Auch Dr. Lilian Schwalb, Geschäftsführerin des BBE, hieß Podiumsgäste und Zuhörende willkommen.
Der Thementag schließe eine äußerst erfolgreiche Woche des bürgerschaftlichen Engagements 2024 ab, so Schwalb. Mit 20.000 Aktionen habe man einen neuen Teilnahme-Rekord erreicht. Nachhaltigkeit sei für das BBE ein wichtiges Thema. Die SDGs müssten auf lokaler Ebene umgesetzt werden.
Podiumsgäste:
Dr. Peter Kurz, Oberbürgermeister a.D., Mannheim
Samuel Drews, Engagement-Botschafter 2024, Initiative „Plastikfreie Stadt“ Rostock
Dr. Regine Moll, Geschäftsführerin Freiwilligenagentur Lilienthal und Koordinatorin „Engagierte Stadt“
Dr. Kirsten Witte, Direktorin Zentrum für Nachhaltige Kommunen, Bertelsmann Stiftung
Warum seid ihr hier? Mit dieser Frage eröffnete die Moderatorin Linnéa Riensberg die erste Runde.
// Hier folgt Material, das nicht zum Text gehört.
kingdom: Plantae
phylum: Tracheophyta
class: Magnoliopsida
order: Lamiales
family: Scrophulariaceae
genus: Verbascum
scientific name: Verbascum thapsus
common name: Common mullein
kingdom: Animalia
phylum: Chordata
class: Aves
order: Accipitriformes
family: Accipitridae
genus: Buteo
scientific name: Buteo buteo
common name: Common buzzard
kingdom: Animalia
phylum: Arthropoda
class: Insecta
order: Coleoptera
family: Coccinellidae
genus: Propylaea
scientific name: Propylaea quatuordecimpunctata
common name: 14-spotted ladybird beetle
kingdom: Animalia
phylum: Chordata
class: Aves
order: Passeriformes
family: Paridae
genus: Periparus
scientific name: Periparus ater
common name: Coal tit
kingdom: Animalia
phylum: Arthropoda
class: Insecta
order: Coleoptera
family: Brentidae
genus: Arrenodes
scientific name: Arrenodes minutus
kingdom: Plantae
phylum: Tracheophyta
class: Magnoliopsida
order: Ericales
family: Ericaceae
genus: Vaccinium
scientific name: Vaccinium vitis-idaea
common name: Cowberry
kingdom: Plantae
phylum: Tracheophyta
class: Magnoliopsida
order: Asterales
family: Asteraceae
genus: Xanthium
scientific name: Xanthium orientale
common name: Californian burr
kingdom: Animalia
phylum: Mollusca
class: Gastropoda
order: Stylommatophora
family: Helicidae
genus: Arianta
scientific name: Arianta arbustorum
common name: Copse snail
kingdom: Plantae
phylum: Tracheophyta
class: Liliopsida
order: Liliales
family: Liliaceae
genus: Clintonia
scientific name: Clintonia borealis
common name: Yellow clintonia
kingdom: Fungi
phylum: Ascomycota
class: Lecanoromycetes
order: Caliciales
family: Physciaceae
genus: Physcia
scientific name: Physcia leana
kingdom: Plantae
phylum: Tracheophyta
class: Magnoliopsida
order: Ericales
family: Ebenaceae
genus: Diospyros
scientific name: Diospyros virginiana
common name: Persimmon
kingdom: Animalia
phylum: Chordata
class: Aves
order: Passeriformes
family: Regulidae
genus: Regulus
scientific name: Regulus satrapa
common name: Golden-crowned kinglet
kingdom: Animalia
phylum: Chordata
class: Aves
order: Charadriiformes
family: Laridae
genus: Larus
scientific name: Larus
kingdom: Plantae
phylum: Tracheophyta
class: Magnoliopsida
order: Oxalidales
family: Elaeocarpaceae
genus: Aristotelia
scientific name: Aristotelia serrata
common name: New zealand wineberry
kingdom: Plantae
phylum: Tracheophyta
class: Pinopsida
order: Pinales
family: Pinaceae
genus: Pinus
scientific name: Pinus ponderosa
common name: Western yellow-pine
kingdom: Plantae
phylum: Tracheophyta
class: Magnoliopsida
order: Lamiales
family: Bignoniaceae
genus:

In seiner Funktion als Oberbürgermeister von Mannheim, so begann Peter Kurz, habe er 2022 einen Verein zur Bekämpfung der Jugendarbeitslosigkeit mitgegründet. Damit wollten er und seine Mitstreiter*innen ökologisch neue Wege gehen. Basierend auf den 17 SDGs wurde in Mannheim zunächst ein Leitbildprozess initiiert. 2500 Menschen beteiligten sich an diesem Prozess mit Aktionen und Events. Das alles sei nicht vorstellbar ohne eine funktionierende Stadtgesellschaft. Immerhin hat Mannheim 320 000 Einwohner*innen.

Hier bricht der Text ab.